A resolution offered by Representatives Doug Lamborn (R-Colo.) and Debbie Lesko (R-Ariz.) on Tuesday urges the House to enact legislation to protect the life of an unborn child from conception.
Lamborn called the resolution the “new north star” in the fight against abortion:
While we are grateful that Roe has been overturned, there is still much work to be done to advance and strengthen the protection of human life, beginning in the womb.
The Recognizing Life Resolution is the new north star that will guide future legislation and set the precedent for our nation to secure equal protection for unborn children and preserve the sanctity of life.
I am pleased to introduce this resolution and look forward to continuing the pro-life momentum already making waves around the nation.
With 21 supporters in the House so far, the resolution relies heavily on the 14th Amendment to make its case. That amendment, adopted in 1868, guarantees “the equal protection of the laws” to “any person.” The resolution takes great pains to show that “any person” includes the unborn from the moment of fertilization:
Whereas by the time the Fourteenth Amendment was adopted, a supermajority of States had codified laws to prohibit abortion at all stages, and many of these statutes classified abortion as an “offense against the person” and nearly all described the unborn victim of abortion as an “infant” or “child”….
Whereas the drafters and ratifiers of the Fourteenth Amendment expected the Amendment to apply not only to freedmen and Black Americans, but to every member of the human species within the jurisdictional reach of the Constitution, they intentionally selected the expansive language of “any person”, to ensure that no State would ever again subject any class of persons to inferior and invidiously discriminatory treatment.
The resolution also claimed that a consensus exists among medical practitioners and scientists that life begins at conception:
Whereas a medical and scientific consensus exists establishing that each human being begins his or her life cycle at fertilization.
And that therefore abortion is murder:
Whereas abortion, the use or prescription of any instrument, medicine, drug, or any other substance or device, to intentionally kill the unborn child of a woman known to be pregnant, is destructive to the life, health, personal security, and well-being of the unborn child.
It defines the term “unborn person” or “unborn child” to mean “the unborn offspring of human beings … from fertilization [and that] human persons at every stage of development before birth have moral and legally protectable interests in life, health, and well-being.”
It declares that such unborn humans are therefore entitled to equal protection under the 14th Amendment and Congress should enact “legislation to enforce the Fourteenth Amendment’s guarantee of equal protection for unborn children.”
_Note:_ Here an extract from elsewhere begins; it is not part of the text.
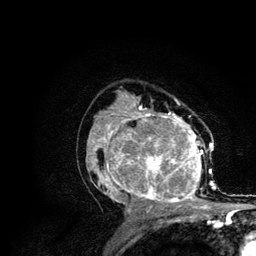
Breast MRI (dynamic contrast-enhanced), one axial slice; position 70 of 134 along the scan axis; cropped to one breast; dynamic contrast-enhanced series, time point 2 of 6 at this slice position (early post-contrast); 3 T; TE 4.2 ms, TR 7.9 ms; 1.2 mm slice thickness; 256 × 256 image matrix, field of view 170 × 170 mm. Female patient.
Annotated regions visible in this slice (semi-automatically segmented with operator editing):
- enhancing-tissue mask used for the functional tumour volume (all voxels passing the contrast-enhancement thresholds inside the analysis volume; usually the tumour): box from (x=86, y=106) to (x=215, y=210) px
Co-sponsor Representative Lesko joined Lamborn in supporting the resolution:
The 14th Amendment of the U.S. Constitution guarantees equal protection under the law and ensures that no one is unjustly deprived of their fundamental rights to life and liberty.
As we look to celebrate the one-year anniversary of the end of Roe v. Wade [June 24, 2022], I am pleased to join Congressman Lamborn in introducing this important legislation to secure preborn babies’ constitutional right to life across our nation.
Not everyone is so pleased. A troubling paragraph near the end of the resolution is this: “the House of Representatives … acknowledges our constitutional duty … to guarantee the equal protection of the laws to every unborn child … [but] shall not be construed to permit the prosecution of any woman for the death of her unborn child.”
Bradley Pierce, head of the Foundation to Abolish Abortion, couldn’t support the resolution as a result:
This is neither an equal protection bill nor a personhood bill. It says the Constitution shall not be construed to permit any woman to be prosecuted for murdering her own preborn child, which declares self-managed abortions as a constitutional right. This would be Roe 2.0.
Put another way, under this resolution, only abortionists could be punished for killing unborn babies, but not the mothers who ingest so-called abortion pills to end an unwanted pregnancy.
The Recognizing Life Resolution has little chance of passage in the House, and none at all in the Democrat-controlled Senate. Lamborn is right: Much work remains to be done in the culture to bring about the results desired by the 21 signers of the resolution offered on Tuesday.